▸ **REQUIRED ACTION**
Exact copy, pictures excluded: please retype the lines from the start of the material through the line containing "AMS-Material", both ends included, and nothing more.
** Opening EXERCISE MATERIALS block **
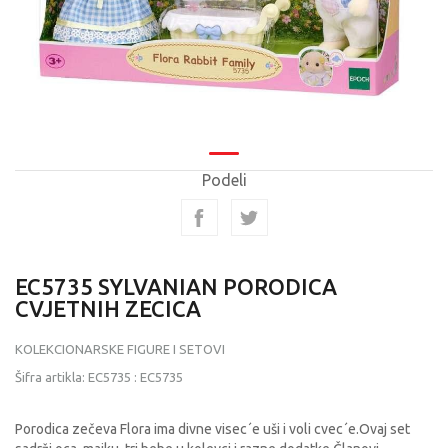
Podeli
EC5735 SYLVANIAN PORODICA
CVJETNIH ZECICA
KOLEKCIONARSKE FIGURE I SETOVI
Šifra artikla:
EC5735
:
EC5735
Porodica zečeva Flora ima divne visec´e uši i voli cvec´e.Ovaj set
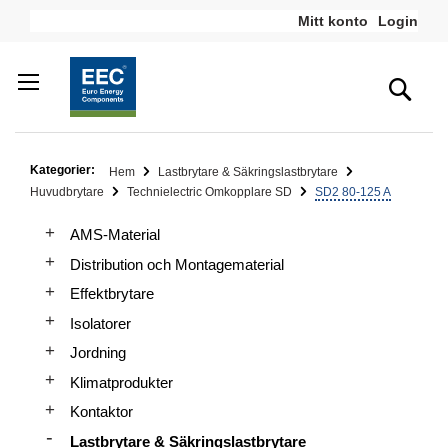
Hoppa
Mitt konto
Login
till
innehållet
Sea
Kategorier:
Hem
Lastbrytare & Säkringslastbrytare
Huvudbrytare
Technielectric Omkopplare SD
SD2 80-125 A
AMS-Material
Distribution och Montagematerial
Effektbrytare
Isolatorer
Jordning
Klimatprodukter
Kontaktor
Lastbrytare & Säkringslastbrytare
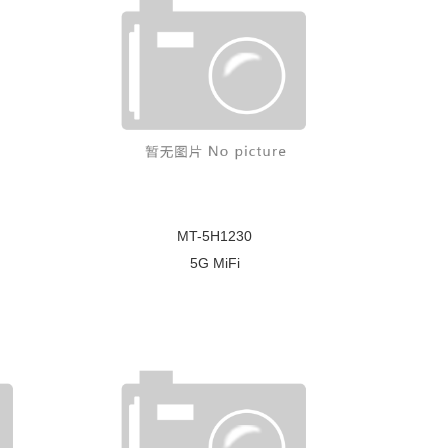
MT-5H1230
5G MiFi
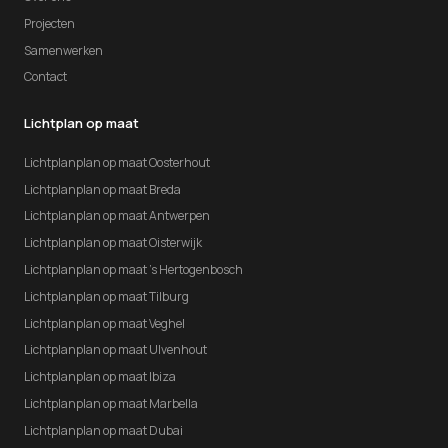
Projecten
Samenwerken
Contact
Lichtplan op maat
Lichtplanplan op maat Oosterhout
Lichtplanplan op maat Breda
Lichtplanplan op maat Antwerpen
Lichtplanplan op maat Oisterwijk
Lichtplanplan op maat 's Hertogenbosch
Lichtplanplan op maat Tilburg
Lichtplanplan op maat Veghel
Lichtplanplan op maat Ulvenhout
Lichtplanplan op maat Ibiza
Lichtplanplan op maat Marbella
Lichtplanplan op maat Dubai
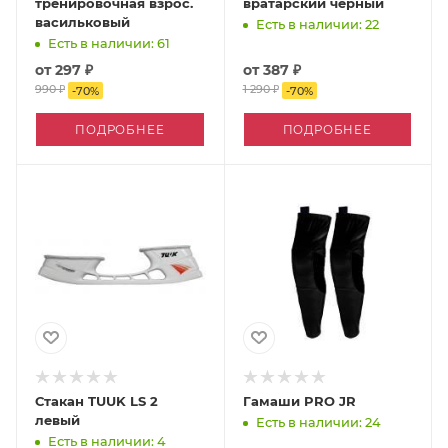
тренировочная взрос.
вратарский чёрный
васильковый
Есть в наличии: 22
Есть в наличии: 61
от
297 ₽
от
387 ₽
990 ₽
1 290 ₽
-
70
%
-
70
%
ПОДРОБНЕЕ
ПОДРОБНЕЕ
Стакан TUUK LS 2
Гамаши PRO JR
левый
Есть в наличии: 24
Есть в наличии: 4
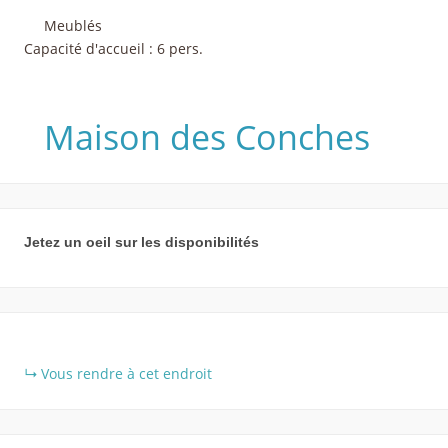
Meublés
Capacité d'accueil : 6 pers.
Maison des Conches
Jetez un oeil sur les disponibilités
+
Vous rendre à cet endroit
−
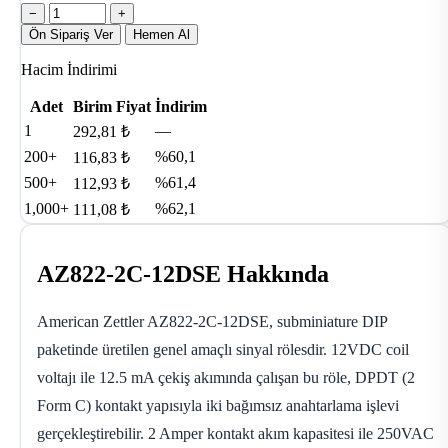
−
+
Ön Sipariş Ver
Hemen Al
Hacim İndirimi
Adet
Birim Fiyat
İndirim
1
—
292,81 ₺
200+
%60,1
116,83 ₺
500+
%61,4
112,93 ₺
1,000+
%62,1
111,08 ₺
AZ822-2C-12DSE Hakkında
American Zettler AZ822-2C-12DSE, subminiature DIP
paketinde üretilen genel amaçlı sinyal rölesdir. 12VDC coil
voltajı ile 12.5 mA çekiş akımında çalışan bu röle, DPDT (2
Form C) kontakt yapısıyla iki bağımsız anahtarlama işlevi
gerçekleştirebilir. 2 Amper kontakt akım kapasitesi ile 250VAC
** Closing EXERCISE MATERIALS block **
▸ **WRITTEN ANSWER**
Podeli
EC5735 SYLVANIAN PORODICA
CVJETNIH ZECICA
KOLEKCIONARSKE FIGURE I SETOVI
Šifra artikla:
EC5735
:
EC5735
Porodica zečeva Flora ima divne visec´e uši i voli cvec´e.Ovaj set
Hoppa
Mitt konto
Login
till
innehållet
Sea
Kategorier:
Hem
Lastbrytare & Säkringslastbrytare
Huvudbrytare
Technielectric Omkopplare SD
SD2 80-125 A
AMS-Material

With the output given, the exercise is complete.